Forse però dovrei chiedermi quanto sia giusto farlo.

Una persona entra nella mia vita in punta di piedi, mi fa sentire apprezzata, presa in considerazione, e mi pone al di sopra degli altri. Mostra pazienza, delicatezza, comprende cosa nascondo e non me lo fa pesare.

Non dice nemmeno nulla per dissuadermi da quel che mi fa stare bene. Si limita a sedersi accanto a me, facendomi dimenticare per cosa soffro.

Ed io, per ringraziarla, mento come probabilmente tanti hanno fatto prima di me.

Dunque è naturale domandarsi se mi trovi nella posizione di pretendere che torni.

Ma lasciarlo andare significherebbe morire, perché adesso, grazie a lui, io vedo.

Ho sempre saputo di interpretare un ruolo, ma con il tempo, da brava attrice, ero divenuta quel ruolo. Credevo mi piacesse, di poter realmente essere una copia in mezzo a tanti cloni, fatta ad immagine e somiglianza di chi ha creato le mie dannazioni. Ma sbagliavo, e il destino è dovuto intervenire.

Per palesarsi sotto la sua strana forma, ha lasciato che odiassi quel ruolo, che pensassi di non averlo interpretato abbastanza bene. Ero certa che la rottura con Marco fosse dipesa dalla mia pessima interpretazione, ma adesso so che era legata alla presa di coscienza che mai potrò essere un'altra.

Io sono quella che sono.

Sono l'Aurora della clinica, quella presa in giro, insultata, respinta...

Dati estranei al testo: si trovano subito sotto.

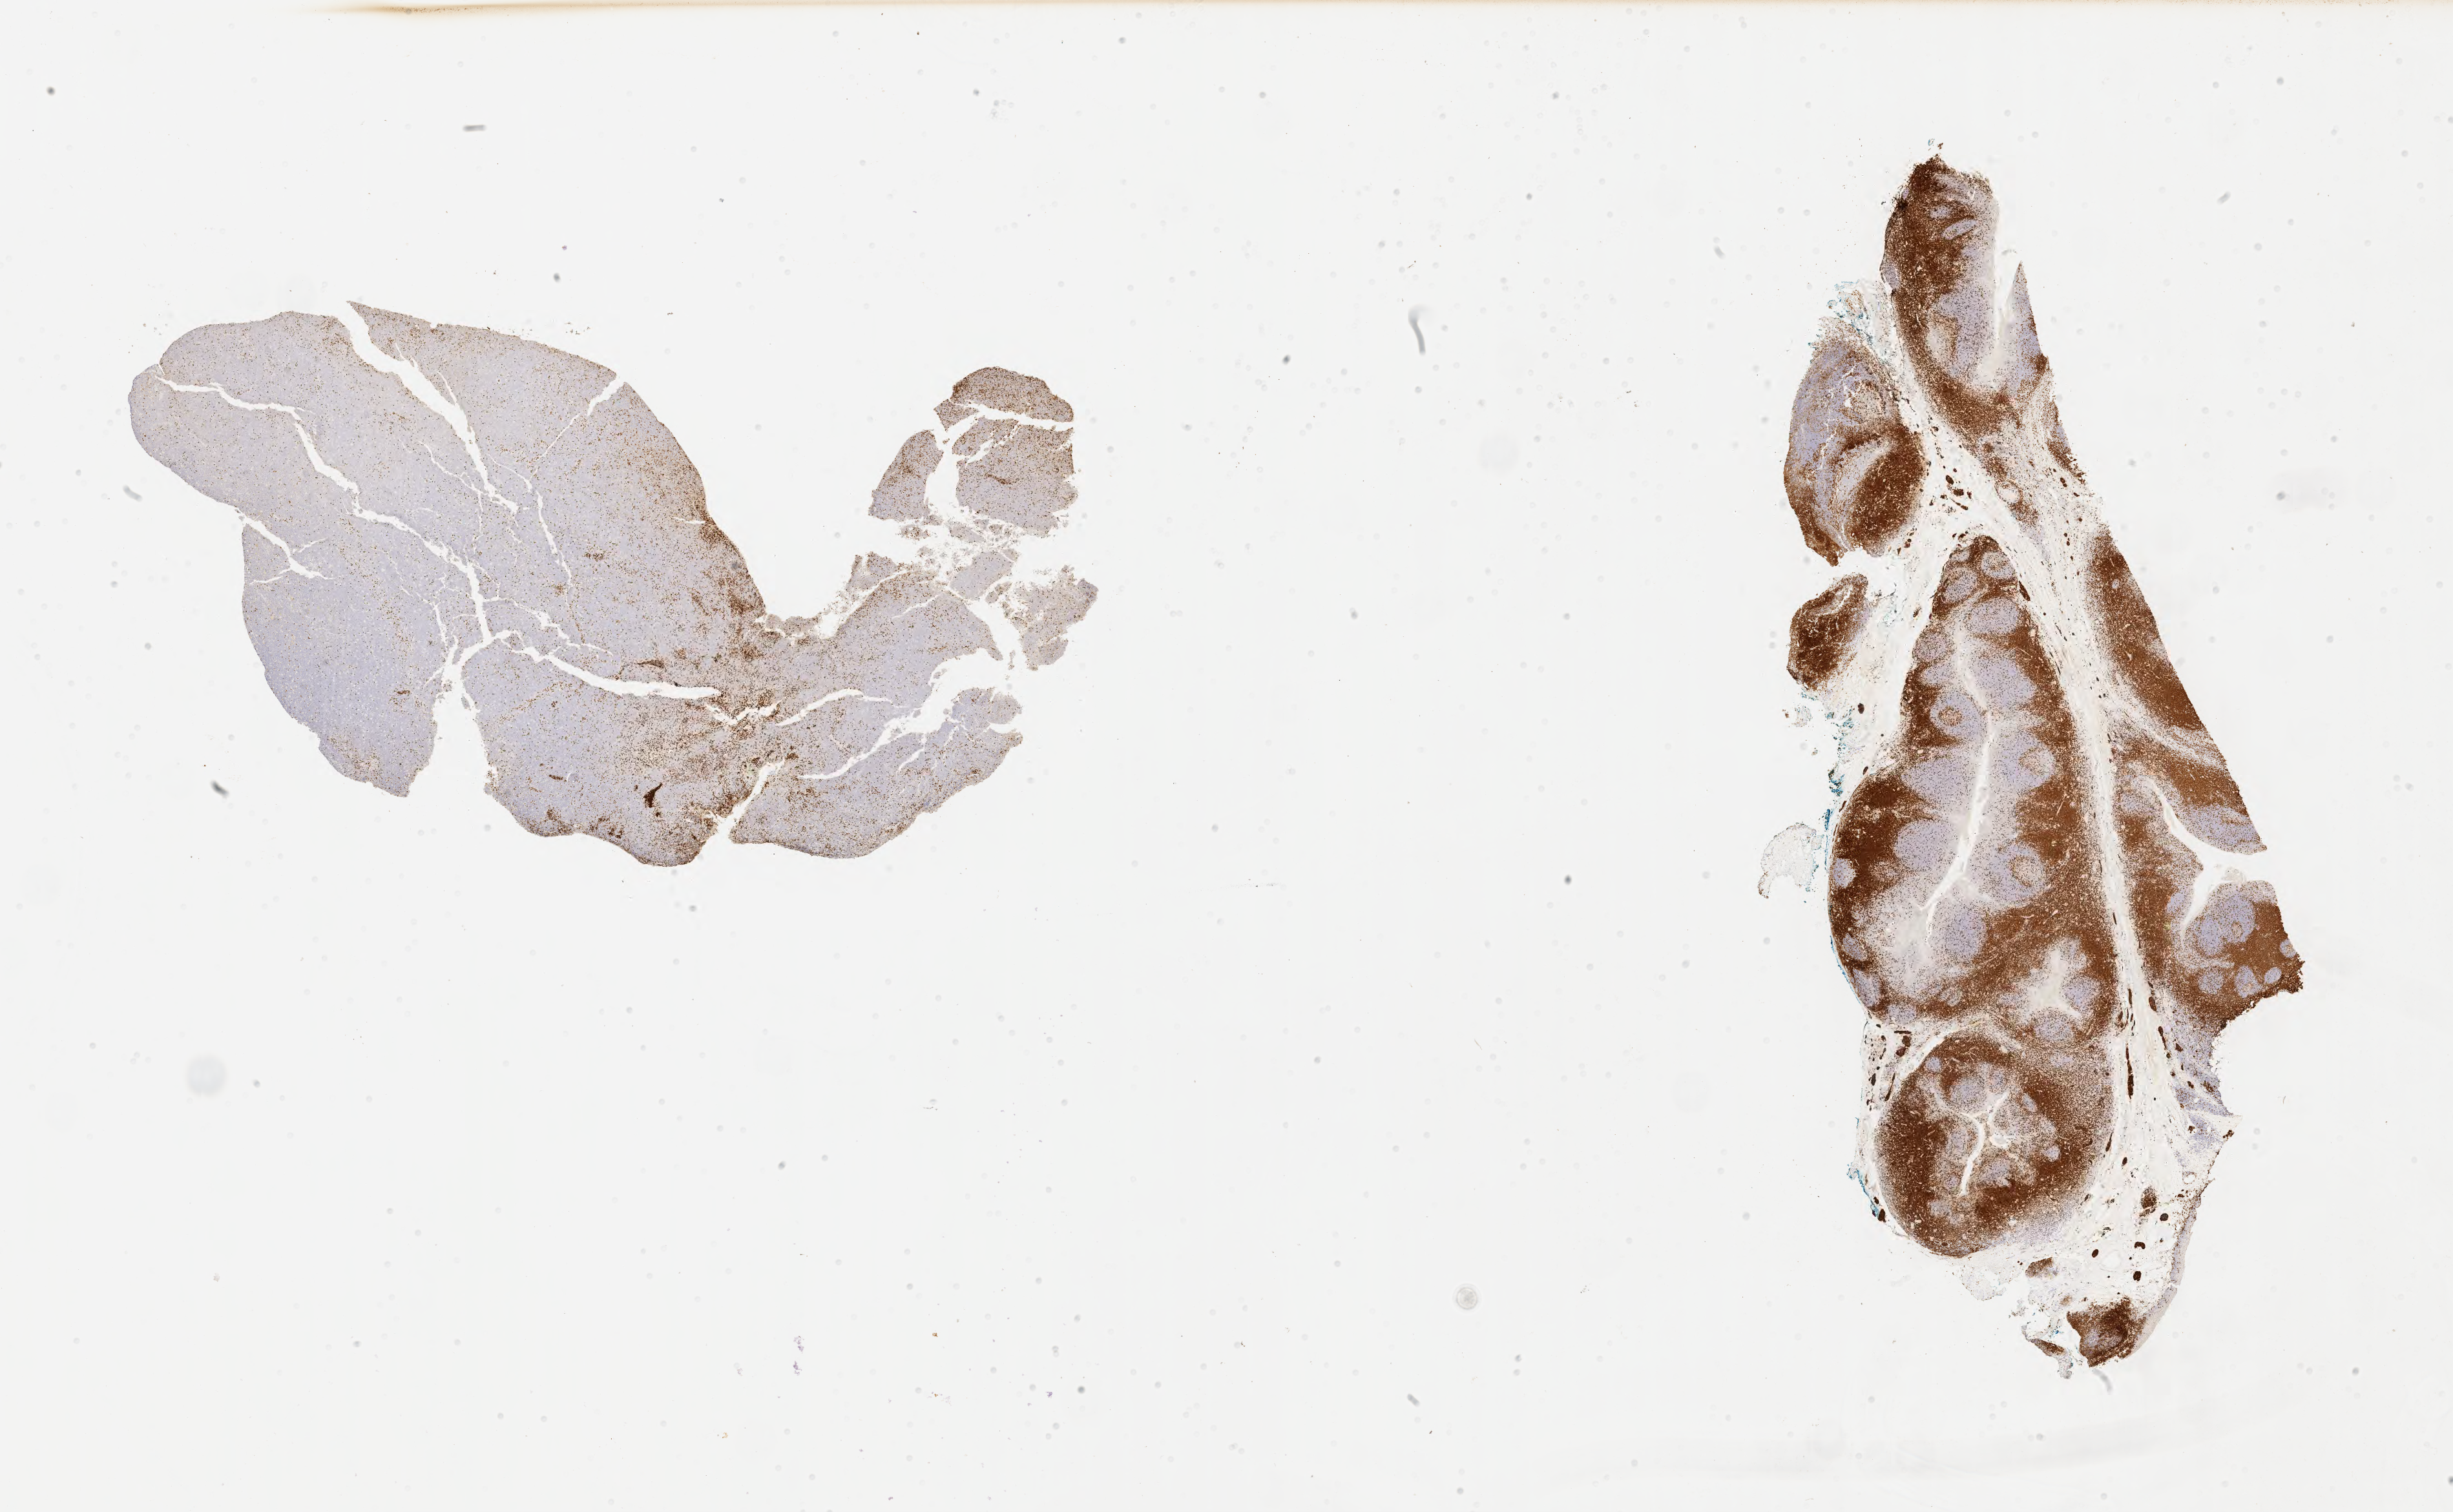
IHC for CD3, whole-slide image, low-resolution overview of the scanned area, about 30.7 x 18.9 mm; tumor tissue; anatomic site: lymph node of head and neck. Male, age 5 years at initial diagnosis.
Diagnosis: Burkitt lymphoma, NOS.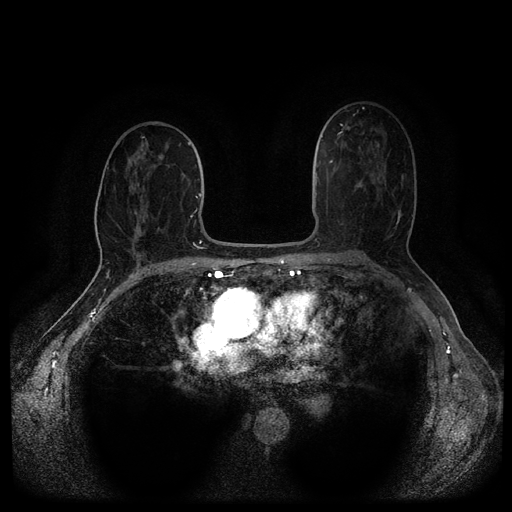
Breast MRI (dynamic contrast-enhanced, multi-phase), one axial slice. Slice 59 of 116 in the series (ordered by position). Dynamic contrast-enhanced series, time point 2 of 5 at this slice position (early post-contrast). 1.5 T. TE 2.6 ms, TR 5.4 ms. 2.1 mm slice thickness. 512 × 512 image matrix, field of view 340 × 340 mm. Female patient, age 69 years.
Annotated regions visible in this slice (semi-automatic segmentation, software-assisted and operator-edited):
- breast lesion (labelled benign in the annotation): bounding box [x1, y1, x2, y2] px = [373, 143, 380, 159]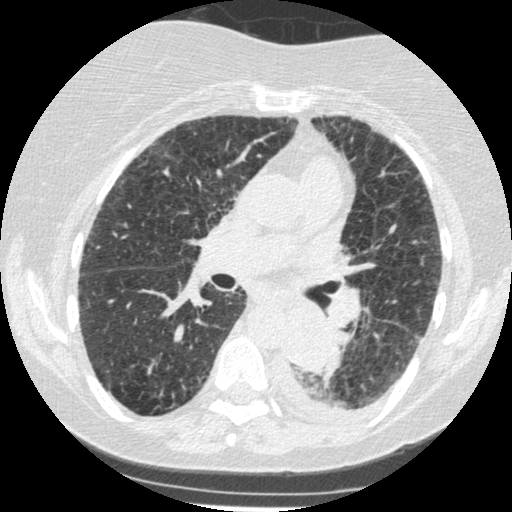
Chest CT (low-dose screening protocol), one axial image; third screening round (two years after baseline); lung window (W 1500 / L -600 HU); slice 201 of 341 in the series. Female, age 60 years at enrolment. Former smoker at enrolment.
- Expert reader's lesion annotation, bounding box <271,307,342,374> (left, top, right, bottom; pixels).
- The exam's reader record, not a measurement of the box and not confirmed to be the same lesion: non-calcified nodule or mass ≥4 mm, left lower lobe, 54 × 38 mm, smooth margins, soft tissue attenuation, pre-existing on the prior screen: yes; interval growth: yes.
- Participant outcome: lung cancer diagnosed 15 days after this screen — small cell carcinoma, NOS, left lower lobe, undifferentiated (G4), stage IV (AJCC 6th edition), 69 mm at pathology.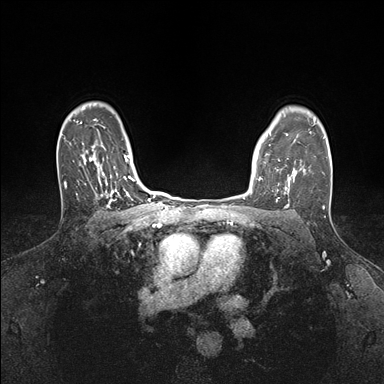
Breast MRI (dynamic contrast-enhanced), one axial slice; position 127 of 176 along the scan axis; dynamic contrast-enhanced series, time point 2 of 7 at this slice position (early post-contrast); 1.5 T; TE 1.5 ms, TR 4.1 ms; 1.1 mm slice thickness; 384 × 384 image matrix, field of view 320 × 320 mm. Female patient.
Structures marked on this image (semi-automatically segmented with operator editing):
- enhancing-tissue mask used for the functional tumour volume (all voxels passing the contrast-enhancement thresholds inside the analysis volume; usually the tumour): box from (x=259, y=160) to (x=295, y=199) px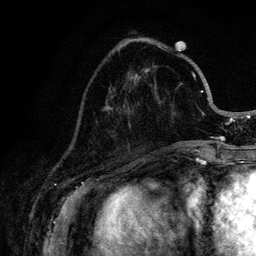
Breast MRI (dynamic contrast-enhanced), one axial slice. Slice 38 of 128 in the series (ordered by position). Cropped to one breast. Dynamic contrast-enhanced series, time point 2 of 6 at this slice position (early post-contrast). 3 T. TE 4.2 ms, TR 8.5 ms. 256 × 256 image matrix, field of view 160 × 160 mm. Female patient.
Structures marked on this image (semi-automatically segmented with operator editing):
- enhancing-tissue mask used for the functional tumour volume (all voxels passing the contrast-enhancement thresholds inside the analysis volume; usually the tumour): box from (x=108, y=45) to (x=221, y=145) px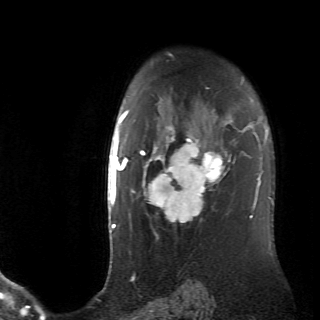
Breast MRI (dynamic contrast-enhanced), one axial slice. Position 52 of 70 along the scan axis. Cropped to one breast. Dynamic contrast-enhanced series, time point 2 of 6 at this slice position (early post-contrast). 2.6 mm slice thickness. 320 × 320 image matrix, field of view 200 × 200 mm. Female patient.
Structures marked on this image (semi-automatically segmented with operator editing):
- enhancing-tissue mask used for the functional tumour volume (all voxels passing the contrast-enhancement thresholds inside the analysis volume; usually the tumour): box from (x=128, y=110) to (x=236, y=226) px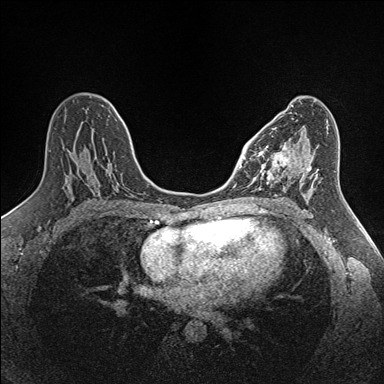
Breast MRI (dynamic contrast-enhanced), one axial slice; position 78 of 160 along the scan axis; dynamic contrast-enhanced series, time point 2 of 7 at this slice position (early post-contrast); 1.5 T; TE 1.6 ms, TR 5 ms; 384 × 384 image matrix, field of view 300 × 300 mm. Female patient.
Structures marked on this image (semi-automatically segmented with operator editing):
- enhancing-tissue mask used for the functional tumour volume (all voxels passing the contrast-enhancement thresholds inside the analysis volume; usually the tumour): bounding box <255,145,291,189> (left, top, right, bottom; pixels)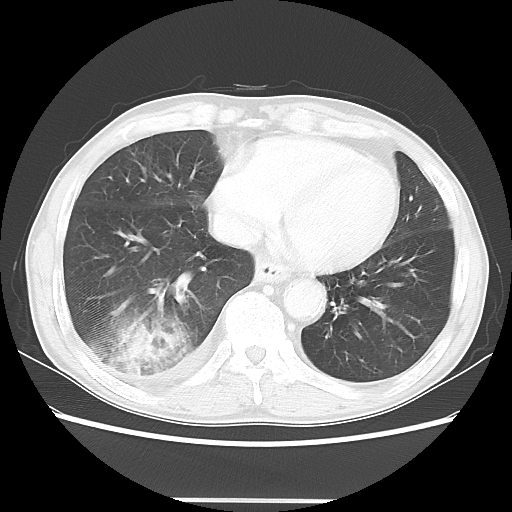
Chest CT, one axial slice; slice 12 of 48 in the series (ordered by position); lung window (W 1500 / L -600 HU); 5 mm slice thickness; 512 × 512 image matrix, field of view 361 × 361 mm. Patient: male, 66 years. Case-level facts recorded for this patient, not image findings: clinical TNM (as recorded): T4 N1 M1; histopathological grade: G3.
Annotated regions visible in this slice (bounding box drawn by a radiologist):
- lung tumour (recorded histology: small cell carcinoma): bounding box [x1, y1, x2, y2] px = [81, 309, 195, 387]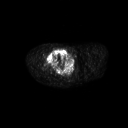
FDG PET of an extremity soft-tissue mass (from a PET/CT study), one axial slice. Position 265 of 311 along the scan axis. 3.27 mm slice thickness. 128 × 128 image matrix, field of view 700 × 700 mm. Patient: male, 50 years. From the clinical record (not read from this slice): histological type: undifferentiated - pleiomorphic; grade: high; site of the primary tumour: right thigh.
Annotated regions visible in this slice (expert contour drawn on MRI and transferred to this co-registered scan by the dataset authors):
- gross tumour volume including surrounding oedema: bounding box <45,48,67,68> (left, top, right, bottom; pixels)
- gross tumour volume (mass): <46,48,67,68>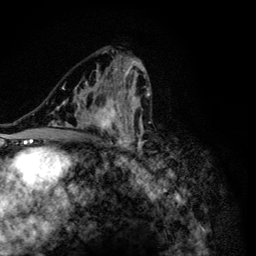
Breast MRI (dynamic contrast-enhanced), one axial slice. Cropped to one breast. Dynamic contrast-enhanced series, time point 2 of 6 at this slice position (early post-contrast). 3 T. TE 4.2 ms, TR 8.6 ms. 256 × 256 image matrix, field of view 160 × 160 mm. Female patient.
Annotated regions visible in this slice (semi-automatically segmented with operator editing):
- enhancing-tissue mask used for the functional tumour volume (all voxels passing the contrast-enhancement thresholds inside the analysis volume; usually the tumour): bounding box (x1, y1, x2, y2) in pixels: (49, 55, 154, 165)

Sono l'Aurora che è stata tradita da se stessa, e se Tyler non fosse giunto, non lo avrei compreso.

Dunque, l'unico modo perché la pretesa che torni assuma legittimità, è accettarmi.

Farlo davvero, coraggiosamente e sinceramente.

E se prendere per mano quella bambina e condurla qui, nel presente, dovesse significare patire le pene dell'inferno, allora soffrirò. Se dovesse condurmi all'odio, mi odierò.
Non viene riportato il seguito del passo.